To do: This task requires every entry to be set down again exactly.

Given information:
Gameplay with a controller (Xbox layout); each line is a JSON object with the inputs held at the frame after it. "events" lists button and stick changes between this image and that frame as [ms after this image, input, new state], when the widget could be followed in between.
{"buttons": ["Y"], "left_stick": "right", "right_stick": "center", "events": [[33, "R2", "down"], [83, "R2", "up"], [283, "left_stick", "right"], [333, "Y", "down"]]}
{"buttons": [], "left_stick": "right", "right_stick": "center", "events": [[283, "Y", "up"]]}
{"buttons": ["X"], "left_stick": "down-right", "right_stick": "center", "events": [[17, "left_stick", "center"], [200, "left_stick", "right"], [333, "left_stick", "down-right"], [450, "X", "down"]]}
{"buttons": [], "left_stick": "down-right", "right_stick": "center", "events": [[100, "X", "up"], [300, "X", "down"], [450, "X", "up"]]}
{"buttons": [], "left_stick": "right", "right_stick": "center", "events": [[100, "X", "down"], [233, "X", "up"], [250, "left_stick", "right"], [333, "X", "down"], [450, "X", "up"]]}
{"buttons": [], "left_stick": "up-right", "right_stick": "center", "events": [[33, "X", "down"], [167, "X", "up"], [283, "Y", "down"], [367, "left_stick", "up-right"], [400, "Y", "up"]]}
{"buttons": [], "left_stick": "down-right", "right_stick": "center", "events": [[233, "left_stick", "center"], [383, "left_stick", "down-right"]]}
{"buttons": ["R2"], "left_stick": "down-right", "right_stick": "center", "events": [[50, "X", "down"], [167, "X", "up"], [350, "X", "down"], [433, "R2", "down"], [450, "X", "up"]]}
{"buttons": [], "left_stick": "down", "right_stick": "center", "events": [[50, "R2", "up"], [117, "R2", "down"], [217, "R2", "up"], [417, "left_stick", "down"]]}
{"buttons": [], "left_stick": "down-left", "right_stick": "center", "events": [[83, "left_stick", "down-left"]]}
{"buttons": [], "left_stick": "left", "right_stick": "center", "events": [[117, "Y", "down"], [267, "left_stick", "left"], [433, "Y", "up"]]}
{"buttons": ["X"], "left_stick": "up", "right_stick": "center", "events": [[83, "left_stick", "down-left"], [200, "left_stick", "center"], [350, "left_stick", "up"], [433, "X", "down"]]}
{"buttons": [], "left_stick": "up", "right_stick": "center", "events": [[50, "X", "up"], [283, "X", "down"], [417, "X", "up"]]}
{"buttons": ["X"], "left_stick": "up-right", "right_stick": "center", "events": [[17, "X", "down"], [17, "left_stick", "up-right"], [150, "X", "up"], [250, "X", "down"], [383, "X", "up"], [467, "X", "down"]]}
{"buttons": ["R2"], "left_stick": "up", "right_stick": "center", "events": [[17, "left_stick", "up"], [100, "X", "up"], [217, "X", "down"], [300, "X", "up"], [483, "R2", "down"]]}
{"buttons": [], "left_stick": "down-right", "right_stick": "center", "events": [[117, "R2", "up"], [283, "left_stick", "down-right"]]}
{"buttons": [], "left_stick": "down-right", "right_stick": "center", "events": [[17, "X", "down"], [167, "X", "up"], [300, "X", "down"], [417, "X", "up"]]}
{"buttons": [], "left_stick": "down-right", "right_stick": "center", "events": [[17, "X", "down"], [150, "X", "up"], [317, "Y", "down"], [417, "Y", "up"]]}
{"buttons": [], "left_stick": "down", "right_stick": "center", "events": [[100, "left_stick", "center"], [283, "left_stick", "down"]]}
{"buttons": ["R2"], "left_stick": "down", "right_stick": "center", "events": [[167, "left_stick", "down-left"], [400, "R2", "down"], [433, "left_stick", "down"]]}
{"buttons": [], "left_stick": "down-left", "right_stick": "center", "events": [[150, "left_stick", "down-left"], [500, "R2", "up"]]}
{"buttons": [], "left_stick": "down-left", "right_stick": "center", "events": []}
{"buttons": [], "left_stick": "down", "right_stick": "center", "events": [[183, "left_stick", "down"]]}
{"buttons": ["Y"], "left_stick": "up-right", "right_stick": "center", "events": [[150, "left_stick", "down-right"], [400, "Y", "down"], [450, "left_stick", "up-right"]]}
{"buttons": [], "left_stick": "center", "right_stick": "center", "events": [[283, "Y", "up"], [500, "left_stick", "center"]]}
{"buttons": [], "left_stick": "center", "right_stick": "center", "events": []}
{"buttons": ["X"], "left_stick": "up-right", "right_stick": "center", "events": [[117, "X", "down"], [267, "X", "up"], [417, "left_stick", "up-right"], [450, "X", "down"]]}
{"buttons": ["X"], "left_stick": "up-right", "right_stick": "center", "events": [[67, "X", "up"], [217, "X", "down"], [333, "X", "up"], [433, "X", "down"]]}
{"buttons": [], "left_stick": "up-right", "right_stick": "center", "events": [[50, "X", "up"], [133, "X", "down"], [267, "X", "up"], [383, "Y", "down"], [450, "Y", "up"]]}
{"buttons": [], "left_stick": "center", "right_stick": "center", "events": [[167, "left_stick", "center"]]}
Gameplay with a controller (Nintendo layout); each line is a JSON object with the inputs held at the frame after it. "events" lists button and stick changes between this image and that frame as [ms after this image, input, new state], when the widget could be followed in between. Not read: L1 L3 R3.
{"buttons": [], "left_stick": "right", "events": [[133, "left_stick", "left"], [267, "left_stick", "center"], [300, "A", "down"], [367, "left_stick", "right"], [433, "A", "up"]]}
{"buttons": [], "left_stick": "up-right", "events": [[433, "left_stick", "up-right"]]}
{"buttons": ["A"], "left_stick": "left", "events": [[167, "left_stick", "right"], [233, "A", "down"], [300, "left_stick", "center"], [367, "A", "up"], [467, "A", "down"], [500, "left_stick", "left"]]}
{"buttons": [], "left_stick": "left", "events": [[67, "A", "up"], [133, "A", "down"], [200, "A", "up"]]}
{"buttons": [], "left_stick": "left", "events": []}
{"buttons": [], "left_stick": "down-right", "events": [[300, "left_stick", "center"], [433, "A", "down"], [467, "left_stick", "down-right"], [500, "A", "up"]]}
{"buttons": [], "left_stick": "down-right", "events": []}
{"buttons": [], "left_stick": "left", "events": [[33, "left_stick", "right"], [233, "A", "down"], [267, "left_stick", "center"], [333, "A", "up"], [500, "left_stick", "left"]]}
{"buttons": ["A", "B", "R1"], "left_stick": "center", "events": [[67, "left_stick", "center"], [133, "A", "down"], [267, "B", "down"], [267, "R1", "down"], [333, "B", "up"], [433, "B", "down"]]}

Written answer:
Gameplay with a controller (Xbox layout); each line is a JSON object with the inputs held at the frame after it. "events" lists button and stick changes between this image and that frame as [ms after this image, input, new state], when the widget could be followed in between.
{"buttons": ["Y"], "left_stick": "right", "right_stick": "center", "events": [[33, "R2", "down"], [83, "R2", "up"], [283, "left_stick", "right"], [333, "Y", "down"]]}
{"buttons": [], "left_stick": "right", "right_stick": "center", "events": [[283, "Y", "up"]]}
{"buttons": ["X"], "left_stick": "down-right", "right_stick": "center", "events": [[17, "left_stick", "center"], [200, "left_stick", "right"], [333, "left_stick", "down-right"], [450, "X", "down"]]}
{"buttons": [], "left_stick": "down-right", "right_stick": "center", "events": [[100, "X", "up"], [300, "X", "down"], [450, "X", "up"]]}
{"buttons": [], "left_stick": "right", "right_stick": "center", "events": [[100, "X", "down"], [233, "X", "up"], [250, "left_stick", "right"], [333, "X", "down"], [450, "X", "up"]]}
{"buttons": [], "left_stick": "up-right", "right_stick": "center", "events": [[33, "X", "down"], [167, "X", "up"], [283, "Y", "down"], [367, "left_stick", "up-right"], [400, "Y", "up"]]}
{"buttons": [], "left_stick": "down-right", "right_stick": "center", "events": [[233, "left_stick", "center"], [383, "left_stick", "down-right"]]}
{"buttons": ["R2"], "left_stick": "down-right", "right_stick": "center", "events": [[50, "X", "down"], [167, "X", "up"], [350, "X", "down"], [433, "R2", "down"], [450, "X", "up"]]}
{"buttons": [], "left_stick": "down", "right_stick": "center", "events": [[50, "R2", "up"], [117, "R2", "down"], [217, "R2", "up"], [417, "left_stick", "down"]]}
{"buttons": [], "left_stick": "down-left", "right_stick": "center", "events": [[83, "left_stick", "down-left"]]}
{"buttons": [], "left_stick": "left", "right_stick": "center", "events": [[117, "Y", "down"], [267, "left_stick", "left"], [433, "Y", "up"]]}
{"buttons": ["X"], "left_stick": "up", "right_stick": "center", "events": [[83, "left_stick", "down-left"], [200, "left_stick", "center"], [350, "left_stick", "up"], [433, "X", "down"]]}
{"buttons": [], "left_stick": "up", "right_stick": "center", "events": [[50, "X", "up"], [283, "X", "down"], [417, "X", "up"]]}
{"buttons": ["X"], "left_stick": "up-right", "right_stick": "center", "events": [[17, "X", "down"], [17, "left_stick", "up-right"], [150, "X", "up"], [250, "X", "down"], [383, "X", "up"], [467, "X", "down"]]}
{"buttons": ["R2"], "left_stick": "up", "right_stick": "center", "events": [[17, "left_stick", "up"], [100, "X", "up"], [217, "X", "down"], [300, "X", "up"], [483, "R2", "down"]]}
{"buttons": [], "left_stick": "down-right", "right_stick": "center", "events": [[117, "R2", "up"], [283, "left_stick", "down-right"]]}
{"buttons": [], "left_stick": "down-right", "right_stick": "center", "events": [[17, "X", "down"], [167, "X", "up"], [300, "X", "down"], [417, "X", "up"]]}
{"buttons": [], "left_stick": "down-right", "right_stick": "center", "events": [[17, "X", "down"], [150, "X", "up"], [317, "Y", "down"], [417, "Y", "up"]]}
{"buttons": [], "left_stick": "down", "right_stick": "center", "events": [[100, "left_stick", "center"], [283, "left_stick", "down"]]}
{"buttons": ["R2"], "left_stick": "down", "right_stick": "center", "events": [[167, "left_stick", "down-left"], [400, "R2", "down"], [433, "left_stick", "down"]]}
{"buttons": [], "left_stick": "down-left", "right_stick": "center", "events": [[150, "left_stick", "down-left"], [500, "R2", "up"]]}
{"buttons": [], "left_stick": "down-left", "right_stick": "center", "events": []}
{"buttons": [], "left_stick": "down", "right_stick": "center", "events": [[183, "left_stick", "down"]]}
{"buttons": ["Y"], "left_stick": "up-right", "right_stick": "center", "events": [[150, "left_stick", "down-right"], [400, "Y", "down"], [450, "left_stick", "up-right"]]}
{"buttons": [], "left_stick": "center", "right_stick": "center", "events": [[283, "Y", "up"], [500, "left_stick", "center"]]}
{"buttons": [], "left_stick": "center", "right_stick": "center", "events": []}
{"buttons": ["X"], "left_stick": "up-right", "right_stick": "center", "events": [[117, "X", "down"], [267, "X", "up"], [417, "left_stick", "up-right"], [450, "X", "down"]]}
{"buttons": ["X"], "left_stick": "up-right", "right_stick": "center", "events": [[67, "X", "up"], [217, "X", "down"], [333, "X", "up"], [433, "X", "down"]]}
{"buttons": [], "left_stick": "up-right", "right_stick": "center", "events": [[50, "X", "up"], [133, "X", "down"], [267, "X", "up"], [383, "Y", "down"], [450, "Y", "up"]]}
{"buttons": [], "left_stick": "center", "right_stick": "center", "events": [[167, "left_stick", "center"]]}
Gameplay with a controller (Nintendo layout); each line is a JSON object with the inputs held at the frame after it. "events" lists button and stick changes between this image and that frame as [ms after this image, input, new state], when the widget could be followed in between. Not read: L1 L3 R3.
{"buttons": [], "left_stick": "right", "events": [[133, "left_stick", "left"], [267, "left_stick", "center"], [300, "A", "down"], [367, "left_stick", "right"], [433, "A", "up"]]}
{"buttons": [], "left_stick": "up-right", "events": [[433, "left_stick", "up-right"]]}
{"buttons": ["A"], "left_stick": "left", "events": [[167, "left_stick", "right"], [233, "A", "down"], [300, "left_stick", "center"], [367, "A", "up"], [467, "A", "down"], [500, "left_stick", "left"]]}
{"buttons": [], "left_stick": "left", "events": [[67, "A", "up"], [133, "A", "down"], [200, "A", "up"]]}
{"buttons": [], "left_stick": "left", "events": []}
{"buttons": [], "left_stick": "down-right", "events": [[300, "left_stick", "center"], [433, "A", "down"], [467, "left_stick", "down-right"], [500, "A", "up"]]}
{"buttons": [], "left_stick": "down-right", "events": []}
{"buttons": [], "left_stick": "left", "events": [[33, "left_stick", "right"], [233, "A", "down"], [267, "left_stick", "center"], [333, "A", "up"], [500, "left_stick", "left"]]}
{"buttons": ["A", "B", "R1"], "left_stick": "center", "events": [[67, "left_stick", "center"], [133, "A", "down"], [267, "B", "down"], [267, "R1", "down"], [333, "B", "up"], [433, "B", "down"]]}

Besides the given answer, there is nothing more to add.